Behind Us, A Cliff
Episode 2 of 1883 opens with a haunting scene of dead soldiers, as a black and white image turns to colour. We’re a year earlier than our current timeline, at the Dunker Church during the aftermath of the Battle of Antietam. Much like the first chapter, we open with one of the Dutton family awakening; close-up shots of James’s face that soon pave way for showing numerous dead bodies lining the floor.
Back in the present, the caravan makes camp at Trinity River in Texas. Unlike the harsh, inhospitable world of Fort Worth, Trinity River is heaven by comparison. Elsa’s narration is poetic and beautiful, with one line mentioning how the trees are dotted about like little villages.
However, that beauty is a facade given the horror hidden in the long grass. A destroyed carriage plays host to several skeletal bodies while the threat of smallpox and other nasty illnesses loom ever-nearer.
In camp, some of the Germans ignore the advice given and begin drinking from the river. Claire scoffs at this when she notices, “Better to die out here than on the trail.”
While she stays quiet over its effects, Elsa tries to talk with them. When James shows, he simply tells her to saddle Lightning, their horse, allowing the travelers to succumb to their fate (and stupidity.)
We’ve known for a while that Elsa isn’t like other women here, and James’s nicely worded dialogue about decent men typifies this nicely. He sees his daughter not as a stay at home girl but as one of the riders – and more than capable to hold her own.
Out in the wild, as the sun pokes its head lazily above the horizon, the horse riders all join together to round up some wild cattle. There are some absolutely gorgeous shots here, and for anyone who’s been there to watch a sunrise over the horizon, it really is an amazing experience.
Anyway, in their absence, things take a horrible turn. Back in camp, a whole bunch of arrogant cowboys show up. After allowing their horses to drink by the river, Claire appears and throws rocks at them. Margaret eventually pulls a shotgun when things turn violent, leading to a big fight around camp. I say fight, it’s a bit of a massacre in truth, as many of the Germans wind up dead.
When Shea, Thomas, James and the others ride back to camp, they scoop up Josef, the English-speaking German, and head to Fort Worth to find those responsible – and speak to the Marshall.
In the saloon, a shaky Josef points out the culprits, who are subsequently killed for their actions. This singular action is bound to spark some backlash, and Shea knows that. He warns that there’s going to be heat on them now and they best be ready to move out in the morning.
One of the big casualties this episode is Mary, Claire’s daughter. She dies in the earlier shooting, and her ill-temper and cold demeanor now make a lot more sense.
James tries to convince her to join them on the road, but this is the straw that breaks the camel’s back. She’s had 7 children and all 7 have died before her. It’s too much for anyone to bear and Claire is now done.

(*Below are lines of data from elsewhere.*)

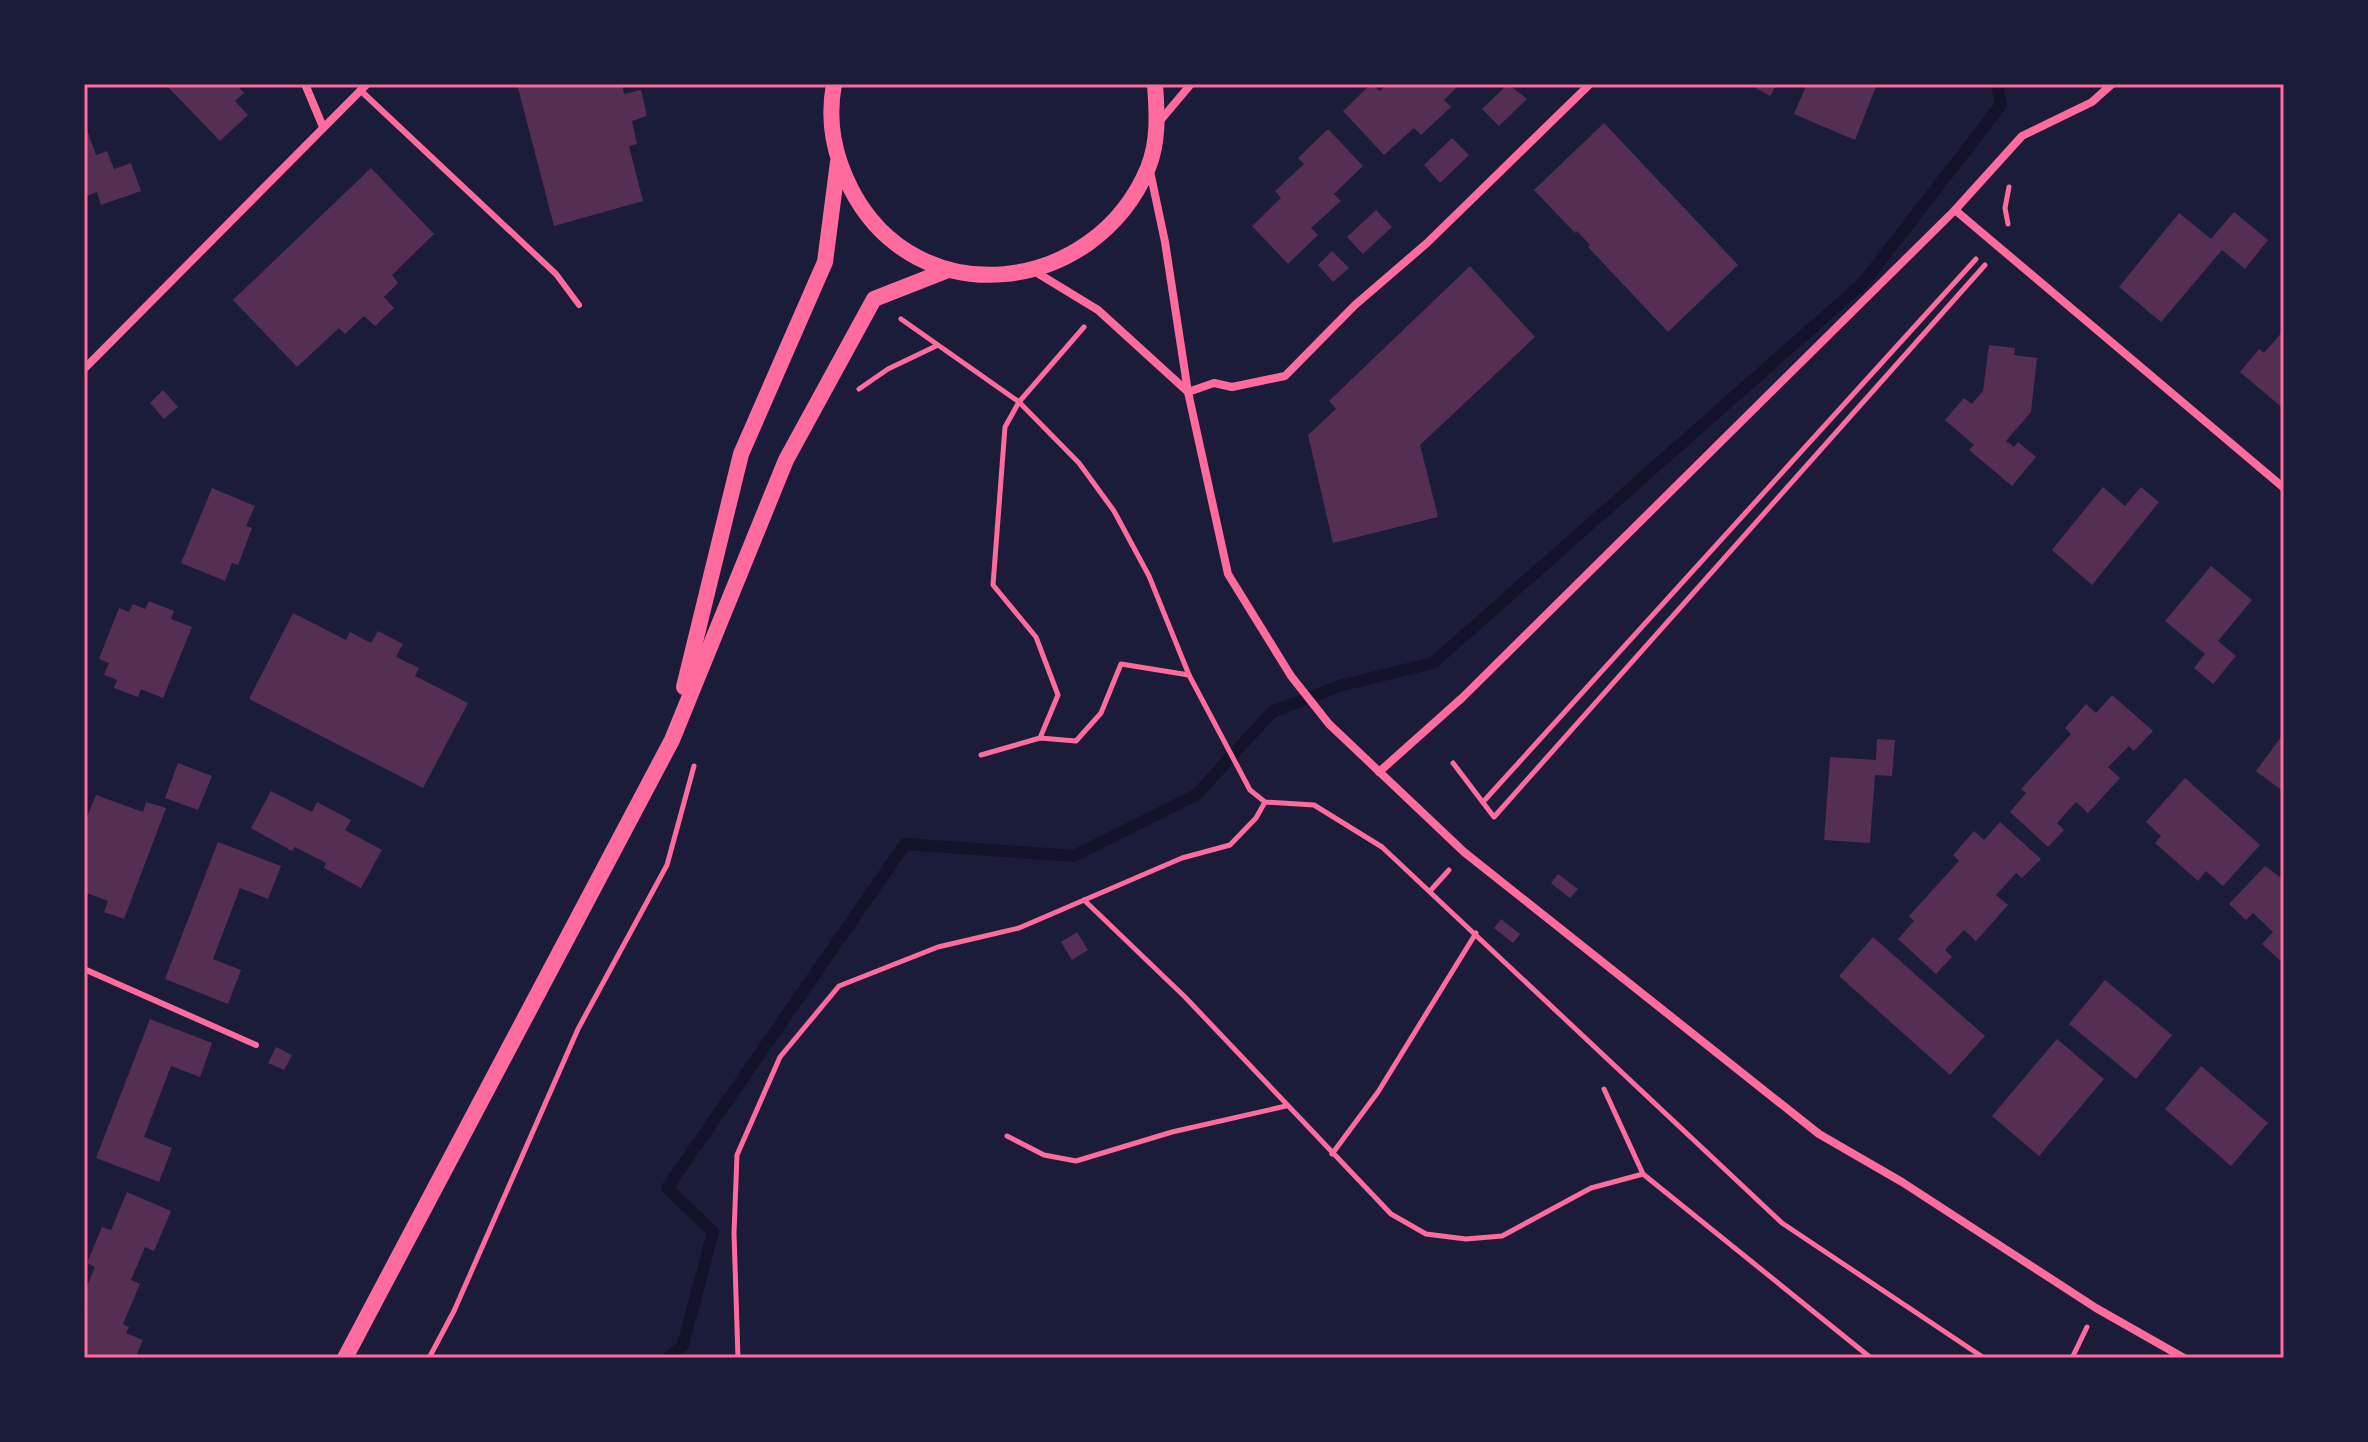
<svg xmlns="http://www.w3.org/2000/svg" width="2368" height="1442" font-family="Georgia,serif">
<rect width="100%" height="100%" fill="#1b1b3a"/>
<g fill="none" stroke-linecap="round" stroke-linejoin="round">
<polyline stroke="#12122b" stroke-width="12" points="668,1358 683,1345 713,1232 667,1188 905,844 1074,856 1196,795 1272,712 1339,686 1433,663 1863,283 2001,105 1997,84"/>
</g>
<g fill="#542f53">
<polygon points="171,84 236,84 244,93 235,101 248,115 220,141 168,87"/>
<polygon points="517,84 622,84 624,94 641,90 647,116 632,121 637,144 629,146 643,201 554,226"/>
<polygon points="1371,84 1380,91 1387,84 1460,84 1444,100 1451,107 1421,135 1414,128 1384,155 1343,111"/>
<polygon points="1508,84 1527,99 1499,126 1482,109"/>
<polygon points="1749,84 1777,84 1770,96"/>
<polygon points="1807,84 1877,84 1855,140 1794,114"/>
<polygon points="84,121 96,155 107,151 114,169 131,163 141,191 101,205 97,192 84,197"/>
<polygon points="1604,123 1738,265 1668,332 1588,247 1590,245 1577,231 1575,233 1534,190"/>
<polygon points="1328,129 1363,166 1334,194 1341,201 1311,228 1318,235 1288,264 1252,226 1281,198 1275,191 1304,164 1298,158"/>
<polygon points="1452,138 1469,155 1440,183 1424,165"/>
<polygon points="371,168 434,234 392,275 398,283 384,297 394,308 375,326 364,316 345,334 339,328 297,367 233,300"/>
<polygon points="1376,210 1392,227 1363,254 1347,237"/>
<polygon points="2234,212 2268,240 2245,269 2222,250 2161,322 2119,287 2179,213 2211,239"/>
<polygon points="1332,251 1349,268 1333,282 1318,265"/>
<polygon points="1470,266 1535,337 1420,445 1438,517 1333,543 1308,435 1336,409 1329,401"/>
<polygon points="2284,330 2284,409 2240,372 2259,349 2264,353"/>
<polygon points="1989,345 2015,348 2014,355 2037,358 2031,412 2006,441 2014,447 2018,442 2036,457 2012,486 1969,450 1974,445 1945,420 1964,398 1972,404 1983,391"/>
<polygon points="163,390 178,407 164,419 150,403"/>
<polygon points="2103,487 2125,506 2141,487 2159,502 2092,585 2052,550"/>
<polygon points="212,488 255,506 246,526 252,528 238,565 232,563 225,581 181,563"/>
<polygon points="2211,566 2252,600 2218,641 2236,656 2213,684 2194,668 2205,654 2165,621"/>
<polygon points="149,601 174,611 171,619 192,627 163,698 141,689 138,697 114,688 117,680 104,675 109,663 99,659 119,608 129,612 133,604 145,609"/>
<polygon points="293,613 346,640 350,632 371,643 378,631 403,644 396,657 419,668 415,676 468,703 423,788 249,699"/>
<polygon points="2112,695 2153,731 2134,751 2129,746 2108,767 2120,778 2088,813 2076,802 2057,823 2064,830 2048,847 2010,812 2026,793 2021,789 2071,734 2065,728 2086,704 2096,713"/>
<polygon points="2284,733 2284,792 2256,771"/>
<polygon points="1877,739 1895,740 1892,776 1875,775 1870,843 1824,840 1830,757 1876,760"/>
<polygon points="178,763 212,776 198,810 165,798"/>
<polygon points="2185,778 2260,845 2223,886 2206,871 2198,881 2155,843 2161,836 2146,822"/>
<polygon points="271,791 312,812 317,802 351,820 345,830 382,850 361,888 324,868 326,863 295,847 292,851 251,828"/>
<polygon points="96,795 143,812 146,802 166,808 124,919 104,912 108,901 84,892 84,824"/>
<polygon points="2000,822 2041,859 2022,878 2016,873 1996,895 2008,905 1976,941 1964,930 1945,950 1952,957 1936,974 1898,939 1914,921 1909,916 1959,861 1953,855 1974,831 1984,840"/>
<polygon points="218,842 281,866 268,899 240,888 213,959 241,970 228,1004 165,979"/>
<polygon points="2265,866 2284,880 2284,964 2262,944 2273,932 2253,913 2246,920 2229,904"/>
<polygon points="1558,874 1578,889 1570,898 1551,883"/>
<polygon points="1501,919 1520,934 1513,943 1494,928"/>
<polygon points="1077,932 1088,950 1072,960 1061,942"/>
<polygon points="1873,937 1985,1036 1950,1075 1839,976"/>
<polygon points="2105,980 2172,1035 2136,1079 2069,1024"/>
<polygon points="150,1019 212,1043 200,1077 171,1066 144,1137 172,1148 159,1182 96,1158"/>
<polygon points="2057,1039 2104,1079 2039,1156 1992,1116"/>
<polygon points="276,1047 292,1055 284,1070 268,1063"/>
<polygon points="2201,1066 2268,1123 2231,1166 2165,1109"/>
<polygon points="127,1192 171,1211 154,1251 145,1247 131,1280 140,1284 123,1324 129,1327 126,1333 143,1340 135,1358 84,1358 84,1319 88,1309 84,1307 84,1293 95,1267 87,1263 102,1227 111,1230"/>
</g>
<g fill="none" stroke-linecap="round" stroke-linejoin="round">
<g stroke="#ff6b9d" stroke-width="5">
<polyline points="2008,224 2005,208 2009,187"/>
<polyline points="901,319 1019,402 1079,463 1114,511 1149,576 1189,675 1250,790 1265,802 1314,805 1382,847 1782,1223 1984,1358"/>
<polyline points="859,389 888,369 936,346"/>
<polyline points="1040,738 1058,695 1036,637 993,585 1005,427 1019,402 1084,327"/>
<polyline points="981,755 1040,738 1076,741 1101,713 1121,664 1189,675"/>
<polyline points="1453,763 1494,817 1985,265"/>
<polyline points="1483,802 1976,259"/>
<polyline points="1431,890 1449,870"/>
<polyline points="1084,900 1185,997 1391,1214 1426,1234 1466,1239 1502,1236 1591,1188 1643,1174"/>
<polyline points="1604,1089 1643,1174 1871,1358"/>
<polyline points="1007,1136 1044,1155 1076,1161 1172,1132 1286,1106"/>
<polyline points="1332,1154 1378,1092 1476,933"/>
<polyline points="429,1358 454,1311 578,1029 667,865 694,766"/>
<polyline points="738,1358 734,1233 737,1155 780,1057 839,986 938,947 1019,928 1182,858 1230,845 1256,818 1265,802"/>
<polyline points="2072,1358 2087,1327"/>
</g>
<g stroke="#ff6b9d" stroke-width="6">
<polyline points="360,90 556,274 579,305"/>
<polyline points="84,969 256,1045"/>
</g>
<g stroke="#ff6b9d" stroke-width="8">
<polyline points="305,84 323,127"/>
<polyline points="1159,122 1191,84"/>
<polyline points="1150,171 1165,242 1188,392 1228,574 1291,676 1329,724 1464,852 1819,1134 1902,1182 2096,1308 2184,1358"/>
<polyline points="1955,210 2284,488"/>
<polyline points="1034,271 1098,310 1187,391"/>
<polyline points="84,369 367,84"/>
<polyline points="1188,392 1214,383 1232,387 1285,376 1355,305 1427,243 1590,84"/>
<polyline points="1379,772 1463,697 1955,210 2022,136 2092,102 2112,84"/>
</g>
<g stroke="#ff6b9d" stroke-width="16">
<path d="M834,84C827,122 834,155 851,189C917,317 1095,295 1148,168C1159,141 1157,112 1155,84"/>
<polyline points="684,687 741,454 825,262 838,162"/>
<polyline points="345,1358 672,740 786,460 874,299 948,270"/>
</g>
</g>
<rect width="2368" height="1442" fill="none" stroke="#1b1b3a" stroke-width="172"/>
<rect x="86" y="86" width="2196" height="1270" fill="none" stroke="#ff6b9d" stroke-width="3"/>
</svg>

She’s going to stay at Trinity River.
While the rest of the caravan move on, James stays behind as Claire takes a gun and kills herself. James does the noble thing and digs a grave for her. Shea shows and admits he admires her courage, joining him in digging the grave.
The Episode Review
1883 has been a really solid watch so far, and there’s some beautiful imagery throughout. That sunrise, with the silhouettes of Elsa and James, is absolutely magnificent and the show is chock full of these visual treats.
What’s particularly interesting here though is how that juxtaposes against the evil and horrors off the world. Elsa’s walk through the woods for example, looks like a tranquil paradise of trees until she gets closer and notices corpses on the floor.
Likewise, the poetic opening of showing James rather than Elsa this time looking upon the horrors of war is such a great juxtaposition.
This contrast between beauty and horror typifies 1883 as a whole and this episode we see both Claire and Mary perish. It’s perhaps been a delayed inevitability, although it’s nice to finally understand Claire’s hostility right at the end. Her tough love toward Elsa now makes a lot more sense; bearing witness to 7 children dying must be one hell of a burden.
The ending hints that the caravan are moving into uncharted territory now and there’s also the faint hint of some romance brewing between Wade and Elsa. We’ll have to wait and see on that front though!